EXCERPT PROVIDED:

No work in oils by Gill has been traced, but at the age of 16 he painted a self-portrait in oils, now destroyed. What survives of his work is confined to numerous drawings, in many cases in water-colours, and to many prints, usually lithographs. He has been called the 'Artist of the Goldfields' but he was more than that, and it is unfortunate that the successful publication of lithographs and of engravings after Gill's drawings, after he moved to Victoria in 1852, has so largely dominated his reputation. His South Australian drawings of the virgin landscape show an appreciation of the rounded hills of the Mount Lofty and Flinders Ranges, and his many charming topographical drawings done in the 1840s provide an unrivalled record of buildings in the infant capital, Adelaide, and in its port. Two sets of drawings of suburban houses—Vale Farm, Walkerville, and Prospect House, Prospect—done by Gill for their owners are in the National Gallery in Adelaide. Gill also made many drawings of the Burra Burra copper-mine whence came the wealth of J. B. Graham, owner of Prospect House. In spite of his service with the Hubard Profile Gallery in London, Gill's efforts as a portrait painter in Australia were not extensive; his advertisement in the South Australian Register, 7 March 1840, shows that it was mainly portrait work at which he aimed when he migrated. But except for the admirable set, 'Heads of the People', Gill left little of that kind of work; perhaps he did not later attempt much of it because of the trouble involved, perhaps because he was working in the dawn of the age of photography; in 1845 Gill imported the apparatus for making daguerreotypes but no photographic work of his has been traced.

Saved entries:
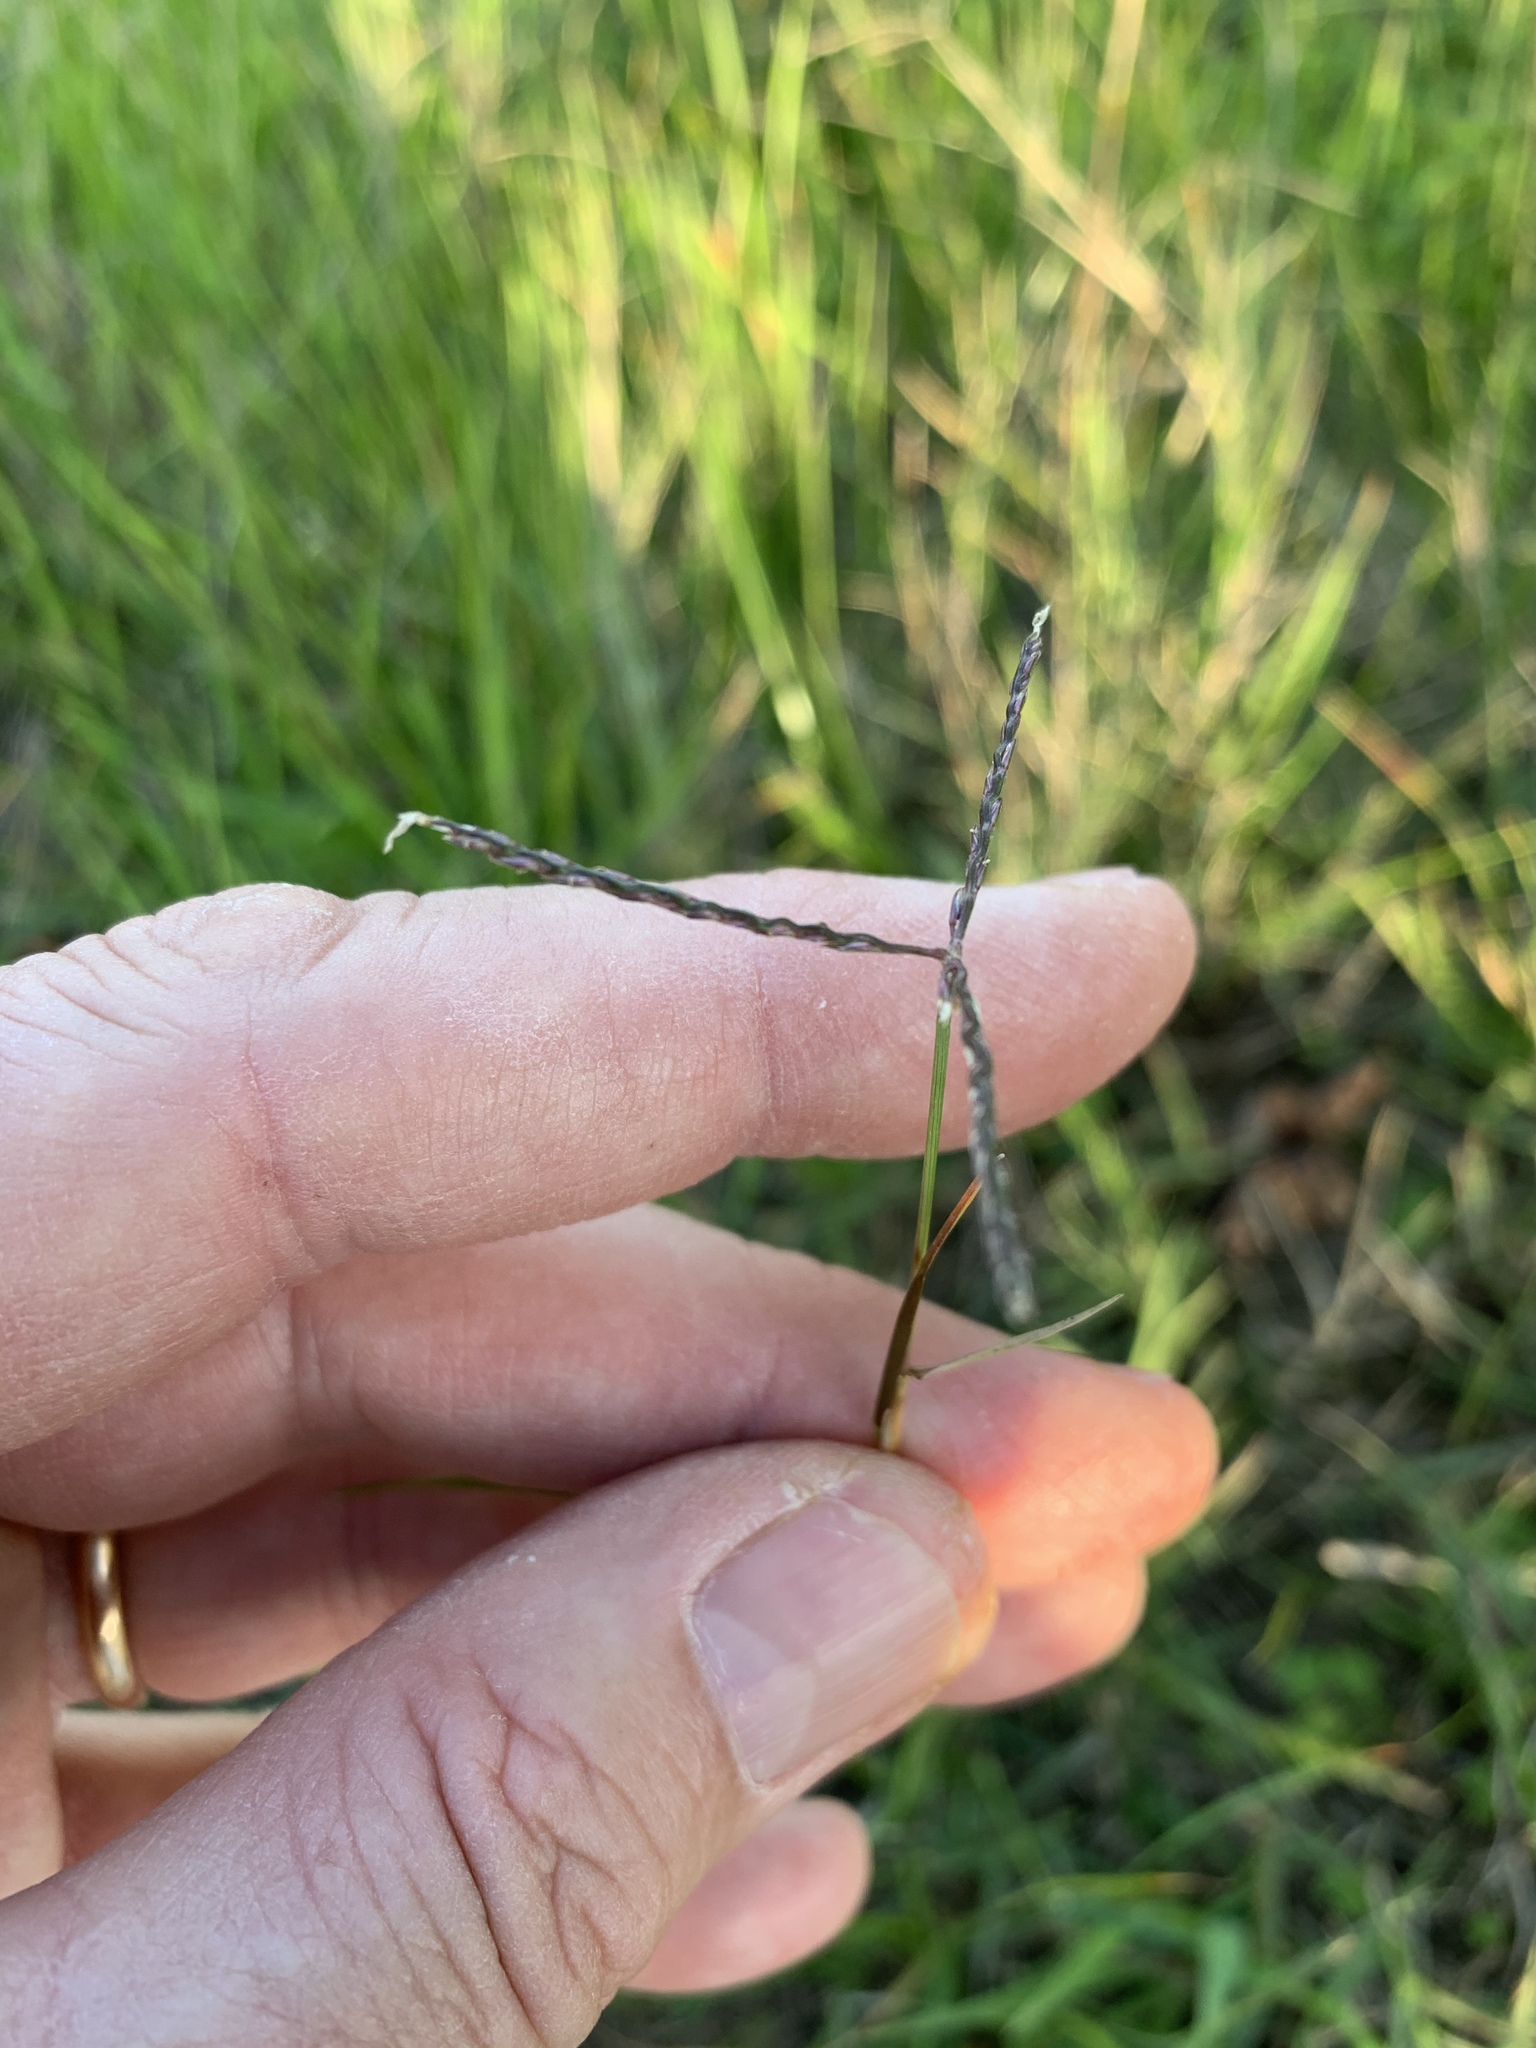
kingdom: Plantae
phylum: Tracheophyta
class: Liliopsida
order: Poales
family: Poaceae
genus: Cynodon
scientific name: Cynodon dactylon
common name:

==

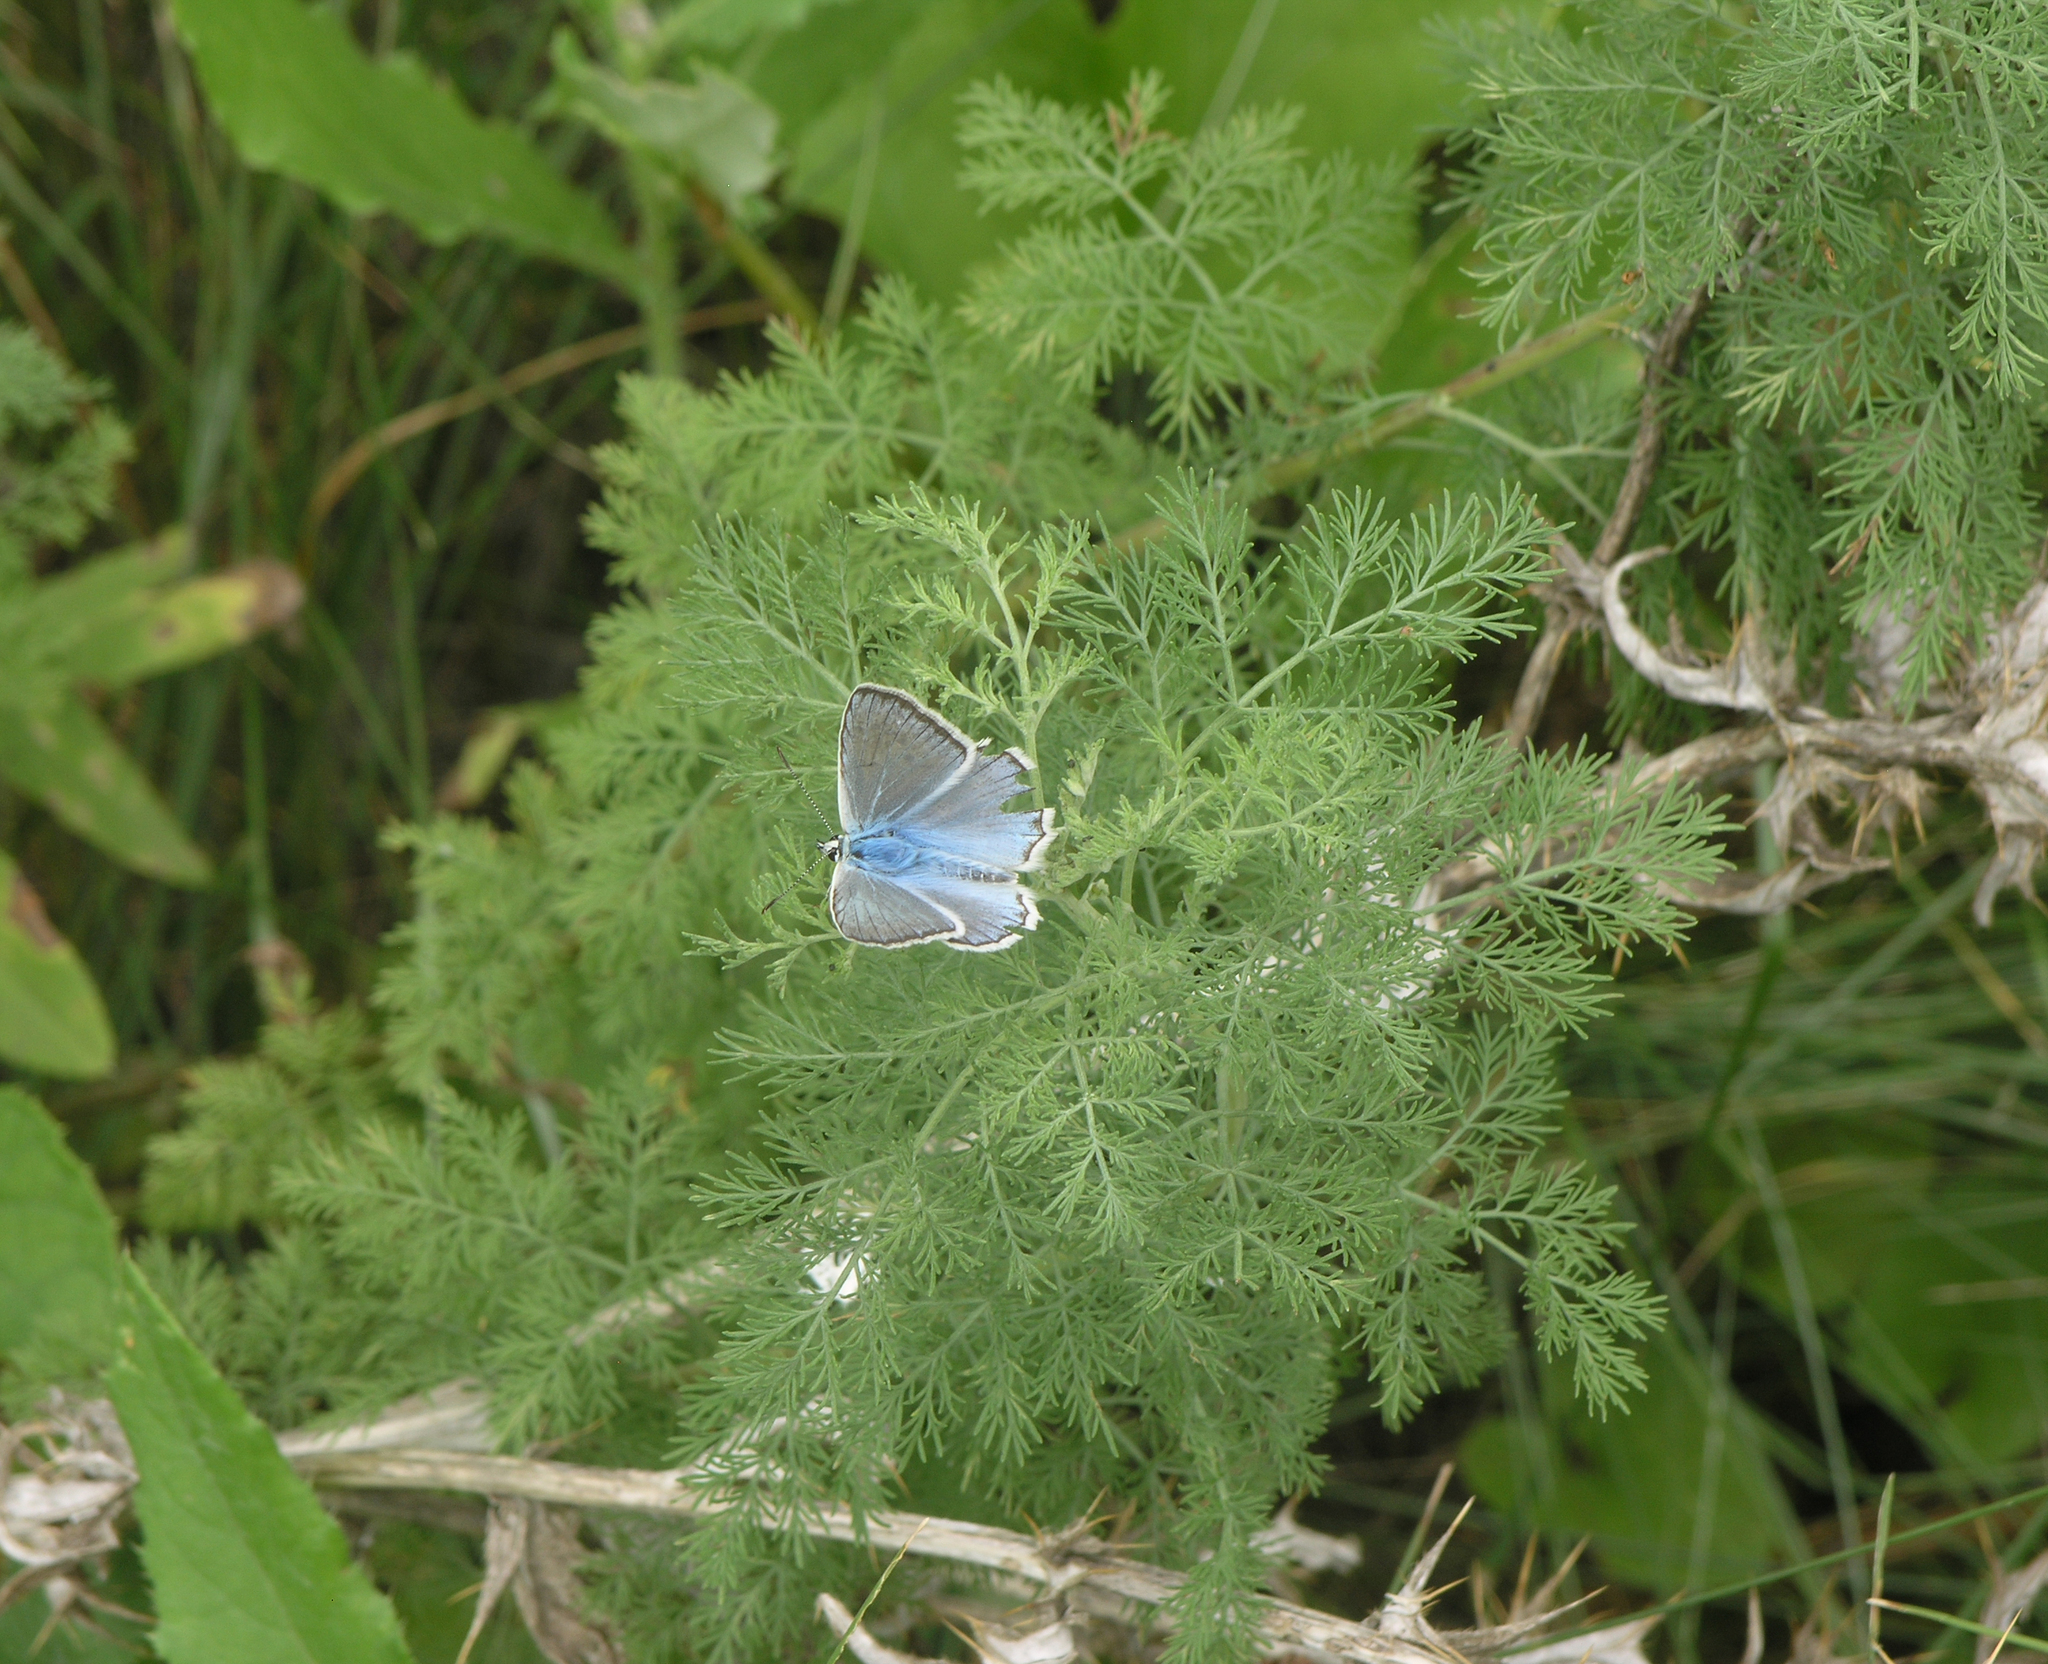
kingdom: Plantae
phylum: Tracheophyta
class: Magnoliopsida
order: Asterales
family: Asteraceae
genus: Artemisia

REQUIRED TASKS:
a: List every year or decade that the passage on Gill's art mentions, in the order they appear.
b: Using the passage on Gill's art, mark each statement yes or no and quote the words that decide it: (i) Gill's self-portrait in oils still survives. (ii) Gill moved to Victoria in 1852. (iii) Photographic work by Gill has been traced.
c: Carry on the passage on Gill's art from its final sentence.

TASK ANSWERS:
a: 1852, 1840s, 1840, 1845

b:
(i) No: "now destroyed"
(ii) Yes: "after he moved to Victoria in 1852"
(iii) No: "no photographic work of his has been traced"

c:
Gill usually worked in landscape or townscape, often with figures of human beings and with horses and dogs, much in the manner of Rowlandson, but without Rowlandson's genius for line. In South Australia Gill's work was marked by delicacy and care, but he will no doubt be remembered mainly for the work he did after he left that colony, and particularly his convincing pictures of life on the diggings, which he executed with great vitality and gusto. Collections of S. T. Gill's work, both original water-colour drawings and prints, are in the National Library, Canberra, the Mitchell Library, Sydney, and the National Galleries of Victoria and South Australia, and the Art Gallery of New South Wales.
E. J. R. Morgan, 'Gill, Samuel Thomas (1818–1880)', Australian Dictionary of Biography, National Centre of Biography, Australian National University, http://adb.anu.edu.au/biography/gill-samuel-thomas-2096/text2639, accessed 19 June 2013.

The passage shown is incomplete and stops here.